Last night’s dreams involved both Laura Ingles Wilder and Milan from Pluto, so I’m looking forward to tonight’s. Also I am looking forward to a jolly good sleep in. Except I have to take Clay to the airport around 1. I hate the airport. Nevermind. I haven’t driven my car for aaaaaaaaaaages since I’ve been all good and walking lots. I’m excited about seeing my girls all on Monday.
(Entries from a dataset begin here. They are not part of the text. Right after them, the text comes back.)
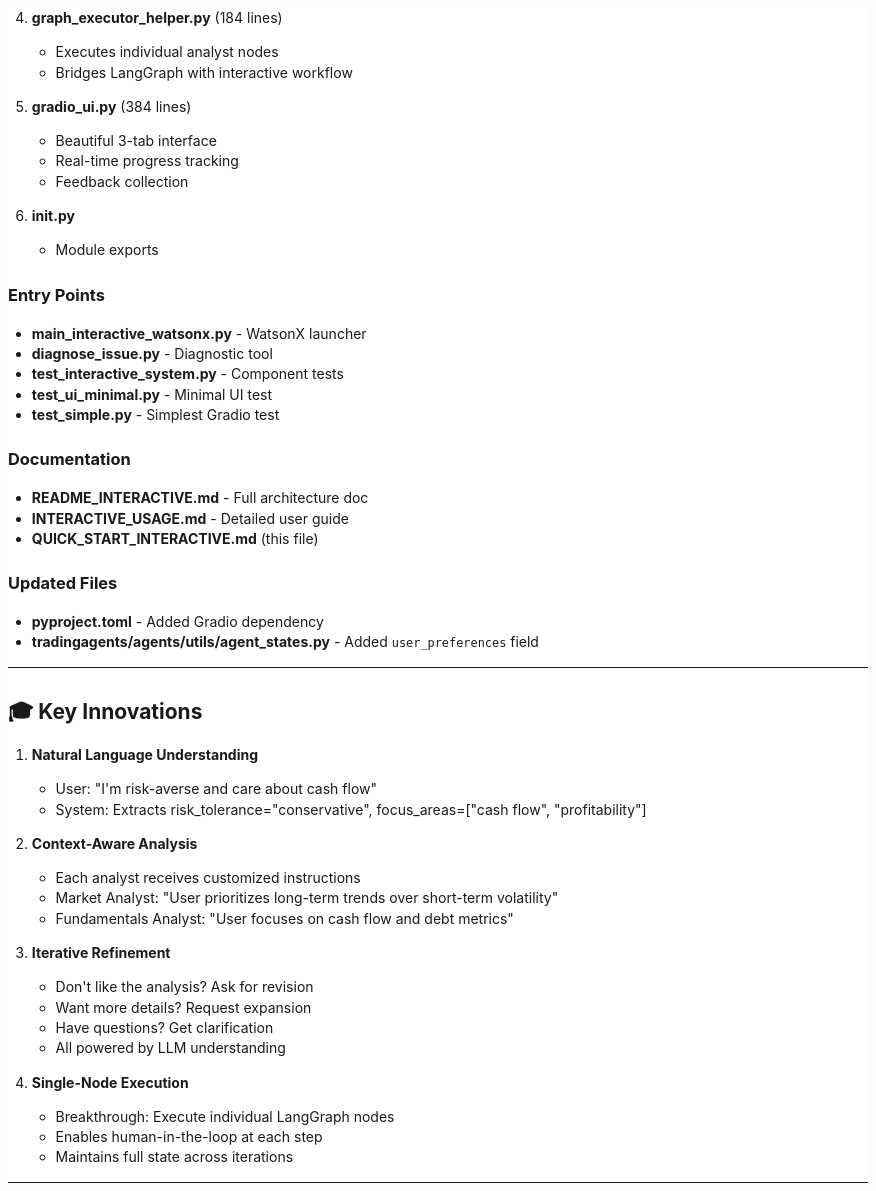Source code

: 4. **graph_executor_helper.py** (184 lines)
   - Executes individual analyst nodes
   - Bridges LangGraph with interactive workflow

5. **gradio_ui.py** (384 lines)
   - Beautiful 3-tab interface
   - Real-time progress tracking
   - Feedback collection

6. **__init__.py**
   - Module exports

### Entry Points

- **main_interactive_watsonx.py** - WatsonX launcher
- **diagnose_issue.py** - Diagnostic tool
- **test_interactive_system.py** - Component tests
- **test_ui_minimal.py** - Minimal UI test
- **test_simple.py** - Simplest Gradio test

### Documentation

- **README_INTERACTIVE.md** - Full architecture doc
- **INTERACTIVE_USAGE.md** - Detailed user guide
- **QUICK_START_INTERACTIVE.md** (this file)

### Updated Files

- **pyproject.toml** - Added Gradio dependency
- **tradingagents/agents/utils/agent_states.py** - Added `user_preferences` field

---

## 🎓 Key Innovations

1. **Natural Language Understanding**
   - User: "I'm risk-averse and care about cash flow"
   - System: Extracts risk_tolerance="conservative", focus_areas=["cash flow", "profitability"]

2. **Context-Aware Analysis**
   - Each analyst receives customized instructions
   - Market Analyst: "User prioritizes long-term trends over short-term volatility"
   - Fundamentals Analyst: "User focuses on cash flow and debt metrics"

3. **Iterative Refinement**
   - Don't like the analysis? Ask for revision
   - Want more details? Request expansion
   - Have questions? Get clarification
   - All powered by LLM understanding

4. **Single-Node Execution**
   - Breakthrough: Execute individual LangGraph nodes
   - Enables human-in-the-loop at each step
   - Maintains full state across iterations

---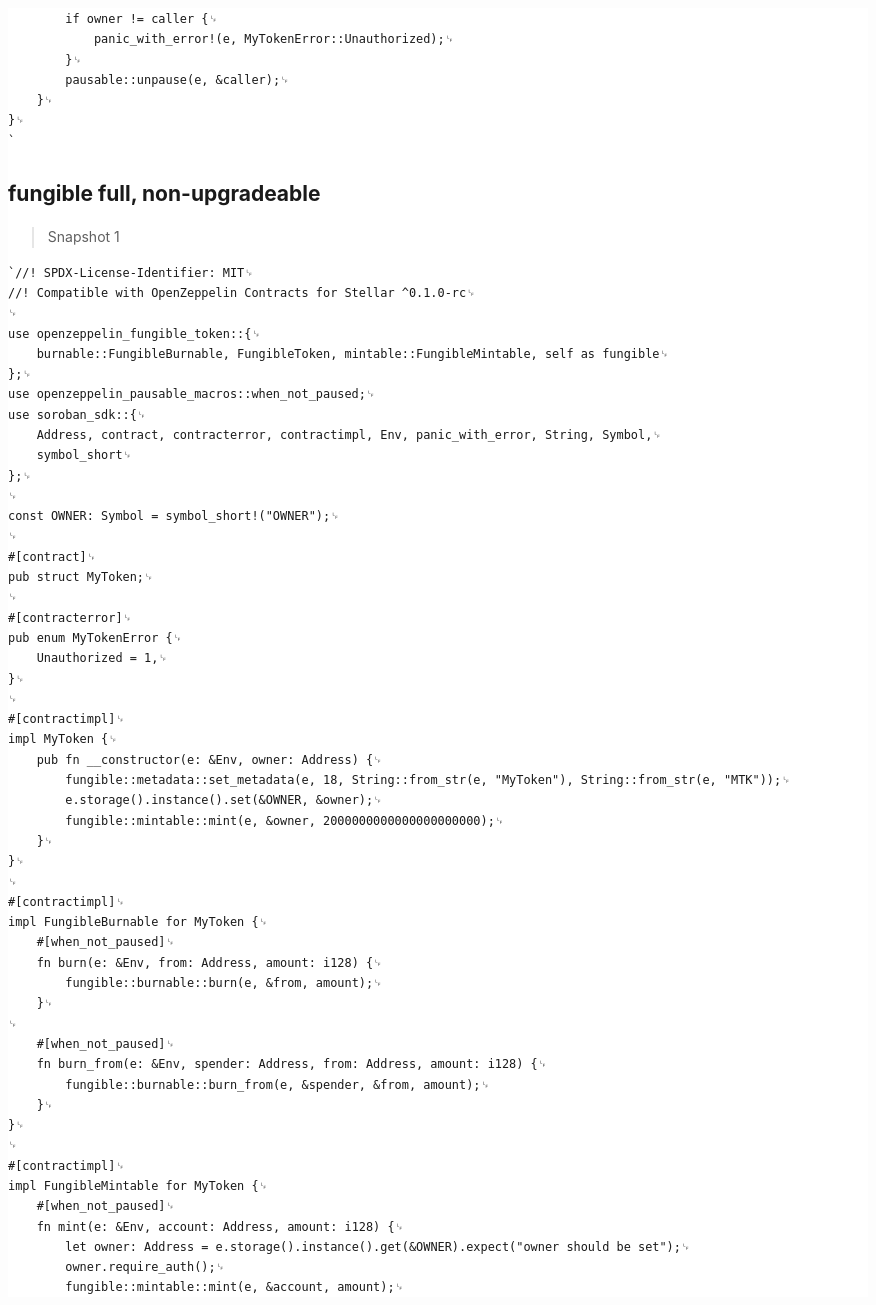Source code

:             if owner != caller {␊
                panic_with_error!(e, MyTokenError::Unauthorized);␊
            }␊
            pausable::unpause(e, &caller);␊
        }␊
    }␊
    `

## fungible full, non-upgradeable

> Snapshot 1

    `//! SPDX-License-Identifier: MIT␊
    //! Compatible with OpenZeppelin Contracts for Stellar ^0.1.0-rc␊
    ␊
    use openzeppelin_fungible_token::{␊
    	burnable::FungibleBurnable, FungibleToken, mintable::FungibleMintable, self as fungible␊
    };␊
    use openzeppelin_pausable_macros::when_not_paused;␊
    use soroban_sdk::{␊
    	Address, contract, contracterror, contractimpl, Env, panic_with_error, String, Symbol,␊
    	symbol_short␊
    };␊
    ␊
    const OWNER: Symbol = symbol_short!("OWNER");␊
    ␊
    #[contract]␊
    pub struct MyToken;␊
    ␊
    #[contracterror]␊
    pub enum MyTokenError {␊
        Unauthorized = 1,␊
    }␊
    ␊
    #[contractimpl]␊
    impl MyToken {␊
        pub fn __constructor(e: &Env, owner: Address) {␊
            fungible::metadata::set_metadata(e, 18, String::from_str(e, "MyToken"), String::from_str(e, "MTK"));␊
            e.storage().instance().set(&OWNER, &owner);␊
            fungible::mintable::mint(e, &owner, 2000000000000000000000);␊
        }␊
    }␊
    ␊
    #[contractimpl]␊
    impl FungibleBurnable for MyToken {␊
        #[when_not_paused]␊
        fn burn(e: &Env, from: Address, amount: i128) {␊
            fungible::burnable::burn(e, &from, amount);␊
        }␊
    ␊
        #[when_not_paused]␊
        fn burn_from(e: &Env, spender: Address, from: Address, amount: i128) {␊
            fungible::burnable::burn_from(e, &spender, &from, amount);␊
        }␊
    }␊
    ␊
    #[contractimpl]␊
    impl FungibleMintable for MyToken {␊
        #[when_not_paused]␊
        fn mint(e: &Env, account: Address, amount: i128) {␊
            let owner: Address = e.storage().instance().get(&OWNER).expect("owner should be set");␊
            owner.require_auth();␊
            fungible::mintable::mint(e, &account, amount);␊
Ohhh, it’s Andee’s birthday tomorrow; I even tried calling her tonight but it was engaged so I must try to remember tomorrow. And then it’s Emma’s birthday on Tuesday. I ‘m going to see if I can split my hour massage into two half hours, since i’ve never had one before – well, a professional one anyways. And come to think of it, I’ve had pitifully few massages at all anyways. Only one boy ever gave them to me – but I think that was just his way of getting into my pants, which worked remarkably well. You suck other people (And yes, THIS is a diss of you)! And come to think of it, pretty much everyone on the Internet (oh okay, and in my social circle) has seen my breasts, yet the only breasts I’ve seen have been belonging to girls I’ve bedded. What’s up with that? Where’s teh love? I’d like to see some boobies please! It’s only fair.